The Times Union of Albany New York reported that, "of each dollar spent, 96 cents goes to the criminal justice system and health care costs, 'shoveling up the wreckage' in the phrase of a recent study by The National Center on Addiction and Substance Abuse at Columbia University. Less than 4 cents of every dollar goes to prevention, treatment and research, 'a reckless misapplication of public funds,' the study concluded". Unfortunately, the majority of state funds go towards a group of repeat offenders who have been to: detox, treatment, jail, and hospitals several times over. "In Albany County, about $12 million, mostly state funds, is spent each year where about 100 individuals chronically addicted to alcohol and drugs consume the bulk of services and funding. They typically also are homeless, mentally ill and suffer from a myriad of physical ailments", according to the Times Union. About have of that number, 43, people can be seen in emergency room detox units with blood alcohol content levels around .30% as much as two dozen times a month. If you do the math, at $1,300 a day per person, the bill could reach $26,000 a month.

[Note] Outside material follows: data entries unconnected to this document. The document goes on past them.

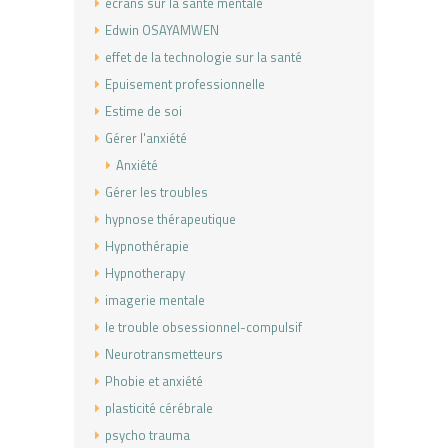
écrans sur la santé mentale
Edwin OSAYAMWEN
effet de la technologie sur la santé
Epuisement professionnelle
Estime de soi
Gérer l'anxiété
Anxiété
Gérer les troubles
hypnose thérapeutique
Hypnothérapie
Hypnotherapy
imagerie mentale
le trouble obsessionnel-compulsif
Neurotransmetteurs
Phobie et anxiété
plasticité cérébrale
psycho trauma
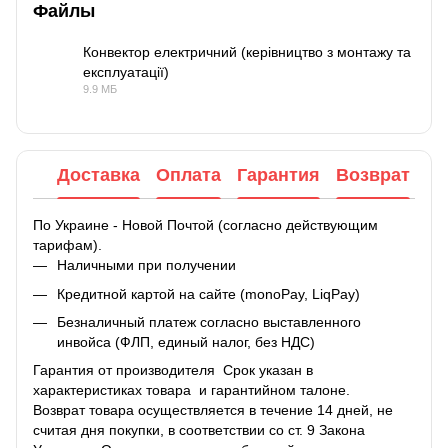
Файлы
Конвектор електричний (керівництво з монтажу та
експлуатації)
PDF
9.9 МБ
Доставка
Оплата
Гарантия
Возврат
По Украине - Новой Почтой (согласно действующим
тарифам).
Наличными при получении
Кредитной картой на сайте (monoPay, LiqPay)
Безналичный платеж согласно выставленного
инвойса (ФЛП, единый налог, без НДС)
Гарантия от производителя Срок указан в
характеристиках товара и гарантийном талоне.
Возврат товара осуществляется в течение 14 дней, не
считая дня покупки, в соответствии со ст. 9 Закона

I cannot help but think that 4 cents on the dollar is not enough funding to make any head way in the prevention, treatment, and research of addiction. Perhaps if the state funding was allocating properly, the chances for individual success and less repeat offenders could be possible. The disease of addiction has been around since the dawn of civilization and is not going anywhere; if we use more money for research and less for imprisonment perhaps more lives could be saved every year from this terrible affliction. The tools are available for people to make a successful recovery, but, unfortunately people are not using those tools to their fullest potential or are not being properly taught how to harness the power of them. Until the United States figures out how to allocate spending appropriately, the longer unnecessary deaths will continue.